While South Africa’s economy has slowed down since last year due to frequent mining workers strikes and a recent energy crisis, Nigeria is contending with increased insecurity cases from the Islamic militants Boko Haram and falling oil prices on global market.

Nigeria is Africa’s largest oil producer and earners over 70 percent of its revenue from exporting the commodity.

Consumer focused companies such as Shoprite see an opportunity in the growing middle class in a number of countries as a chance to diversify from their main markets in South Africa and Nigeria.

But this two countries still remain the key focus for many multinationals due to the spending power that their people have. It is estimated that it may take at least a decade for consumers in other African countries to amass the spending power of South Africans.

“There’ve been a lot of negatives [in South Africa and Nigeria] but these hopefully are short-term,” South Africa’s Sunday Times newspaper  quoted Shoprite Chief Executive Whitey Basson saying in March.

Liquor conglomerate Distell, which has investment house Remgro and beer giant SABMiller as major shareholders, said earlier this year it was hiring 250 sales staff across various African markets, like Kenya, Ghana and Angola, to help it built its business outside South Africa.

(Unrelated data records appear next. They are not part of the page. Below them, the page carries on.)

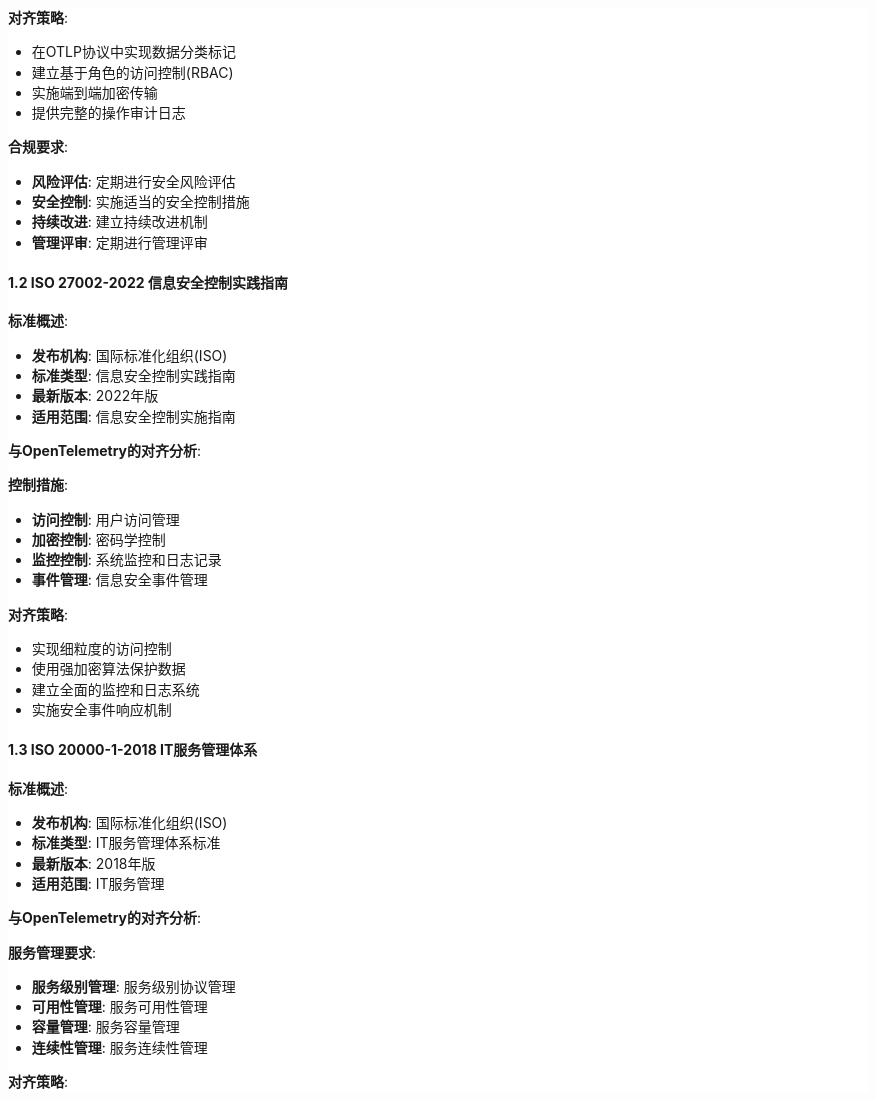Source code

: **对齐策略**:

- 在OTLP协议中实现数据分类标记
- 建立基于角色的访问控制(RBAC)
- 实施端到端加密传输
- 提供完整的操作审计日志

**合规要求**:

- **风险评估**: 定期进行安全风险评估
- **安全控制**: 实施适当的安全控制措施
- **持续改进**: 建立持续改进机制
- **管理评审**: 定期进行管理评审

#### 1.2 ISO 27002-2022 信息安全控制实践指南

**标准概述**:

- **发布机构**: 国际标准化组织(ISO)
- **标准类型**: 信息安全控制实践指南
- **最新版本**: 2022年版
- **适用范围**: 信息安全控制实施指南

**与OpenTelemetry的对齐分析**:

**控制措施**:

- **访问控制**: 用户访问管理
- **加密控制**: 密码学控制
- **监控控制**: 系统监控和日志记录
- **事件管理**: 信息安全事件管理

**对齐策略**:

- 实现细粒度的访问控制
- 使用强加密算法保护数据
- 建立全面的监控和日志系统
- 实施安全事件响应机制

#### 1.3 ISO 20000-1-2018 IT服务管理体系

**标准概述**:

- **发布机构**: 国际标准化组织(ISO)
- **标准类型**: IT服务管理体系标准
- **最新版本**: 2018年版
- **适用范围**: IT服务管理

**与OpenTelemetry的对齐分析**:

**服务管理要求**:

- **服务级别管理**: 服务级别协议管理
- **可用性管理**: 服务可用性管理
- **容量管理**: 服务容量管理
- **连续性管理**: 服务连续性管理

**对齐策略**:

While expanding in Africa is a good hedging bet for these companies, it is not “an overnight play” as Corneleo Keevy of Ashburton Investments, an arm of Johannesburg-based banking group FirstRand, puts it.

Investments in these other African countries may take a while before they break even, leave alone start contributing to the group’s profit. This might take a couple of years at least.

During that time “there might be less money to go around for a while,” Reuss said.